TRY IT>
Please count the lines in the records below that contain the string "this", treating uppercase and lowercase as different. Reply with the number alone.

SUPPLIED ENTRIES>
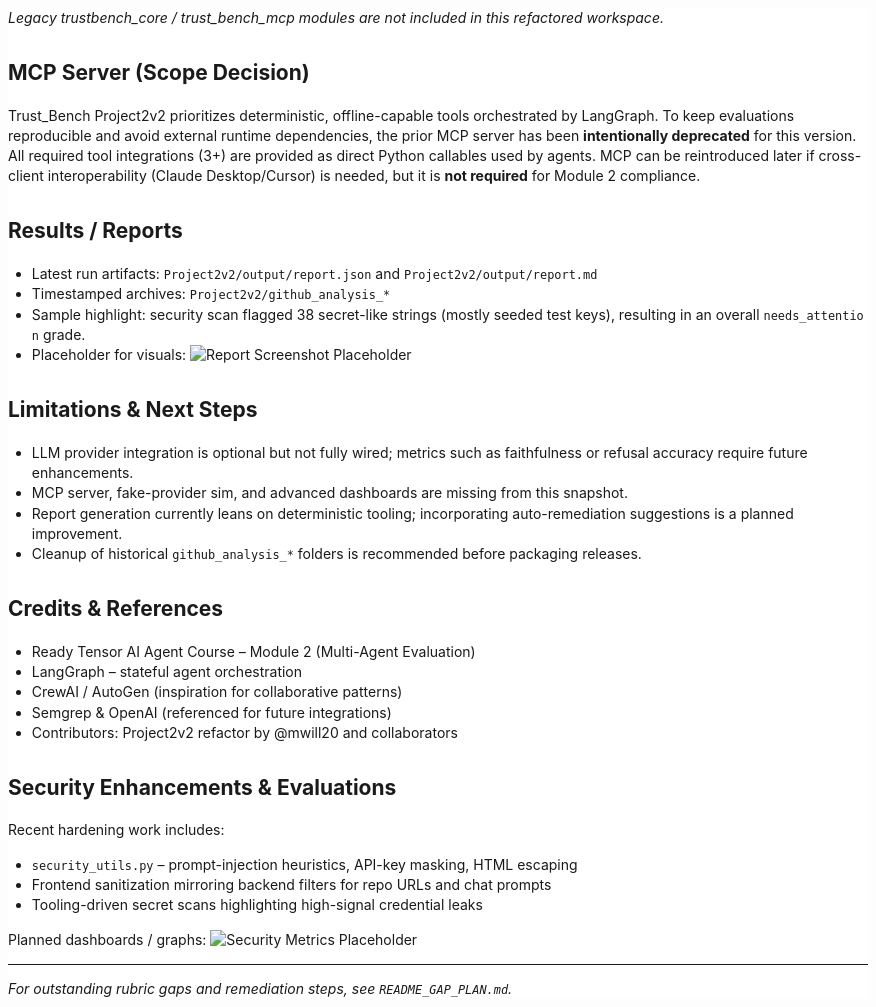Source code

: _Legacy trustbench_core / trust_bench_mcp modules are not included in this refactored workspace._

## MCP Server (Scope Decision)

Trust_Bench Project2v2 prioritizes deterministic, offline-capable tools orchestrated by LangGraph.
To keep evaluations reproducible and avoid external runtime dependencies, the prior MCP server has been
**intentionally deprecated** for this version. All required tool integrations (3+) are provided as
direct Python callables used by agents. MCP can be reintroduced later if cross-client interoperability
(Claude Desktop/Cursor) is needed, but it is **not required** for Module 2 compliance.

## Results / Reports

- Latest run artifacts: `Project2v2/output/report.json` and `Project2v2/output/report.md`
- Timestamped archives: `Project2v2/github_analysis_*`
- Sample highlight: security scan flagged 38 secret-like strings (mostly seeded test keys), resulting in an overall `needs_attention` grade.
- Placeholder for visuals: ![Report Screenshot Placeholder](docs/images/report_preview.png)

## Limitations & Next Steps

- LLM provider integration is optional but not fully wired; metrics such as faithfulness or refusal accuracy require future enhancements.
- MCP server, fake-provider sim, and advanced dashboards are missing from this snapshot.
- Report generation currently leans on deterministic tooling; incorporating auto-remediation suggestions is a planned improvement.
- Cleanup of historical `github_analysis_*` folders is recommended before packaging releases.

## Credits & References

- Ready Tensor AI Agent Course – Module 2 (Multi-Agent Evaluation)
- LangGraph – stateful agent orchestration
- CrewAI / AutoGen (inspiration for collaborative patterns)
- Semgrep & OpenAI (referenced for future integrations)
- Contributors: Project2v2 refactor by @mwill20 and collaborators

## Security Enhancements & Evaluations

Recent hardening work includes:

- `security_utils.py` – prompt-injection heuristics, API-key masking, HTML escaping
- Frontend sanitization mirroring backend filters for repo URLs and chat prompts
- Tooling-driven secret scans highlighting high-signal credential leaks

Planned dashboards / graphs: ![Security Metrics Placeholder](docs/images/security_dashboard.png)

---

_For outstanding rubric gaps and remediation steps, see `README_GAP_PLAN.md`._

==

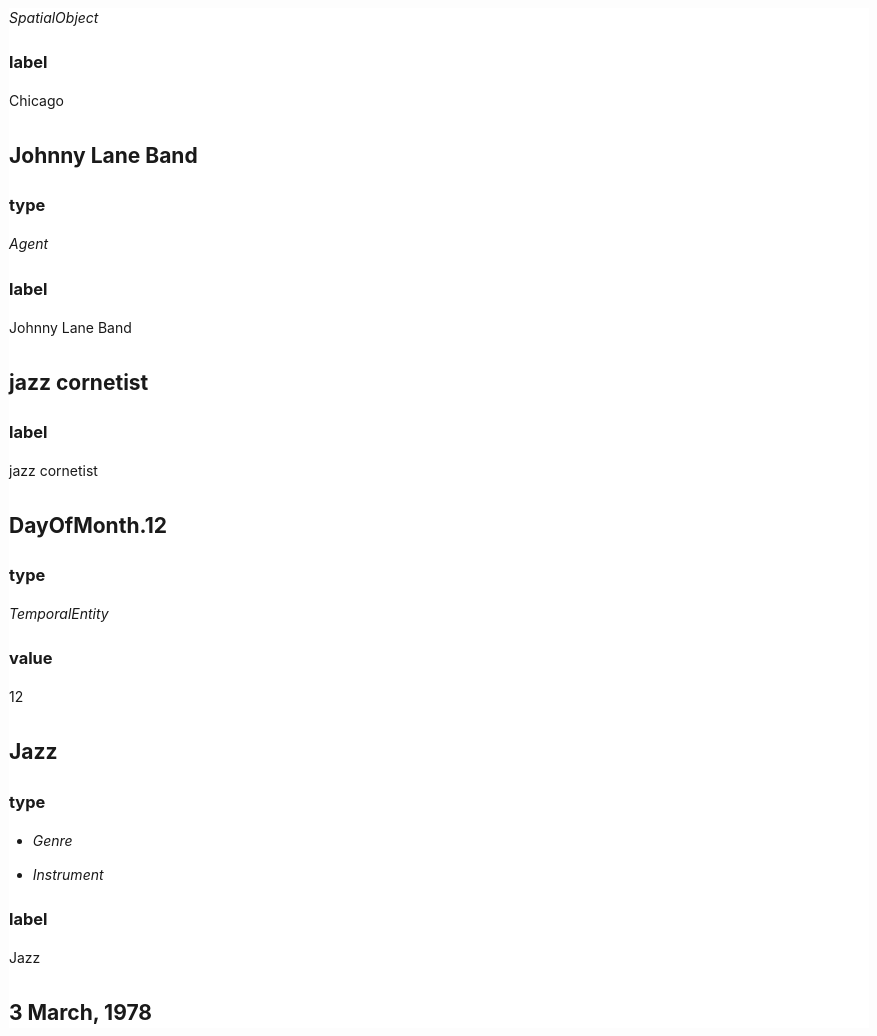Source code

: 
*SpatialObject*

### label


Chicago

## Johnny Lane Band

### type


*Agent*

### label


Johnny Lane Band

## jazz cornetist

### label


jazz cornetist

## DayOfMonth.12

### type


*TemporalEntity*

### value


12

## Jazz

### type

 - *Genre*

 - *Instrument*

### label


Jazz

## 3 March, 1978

COMPLETED EXERCISE>
3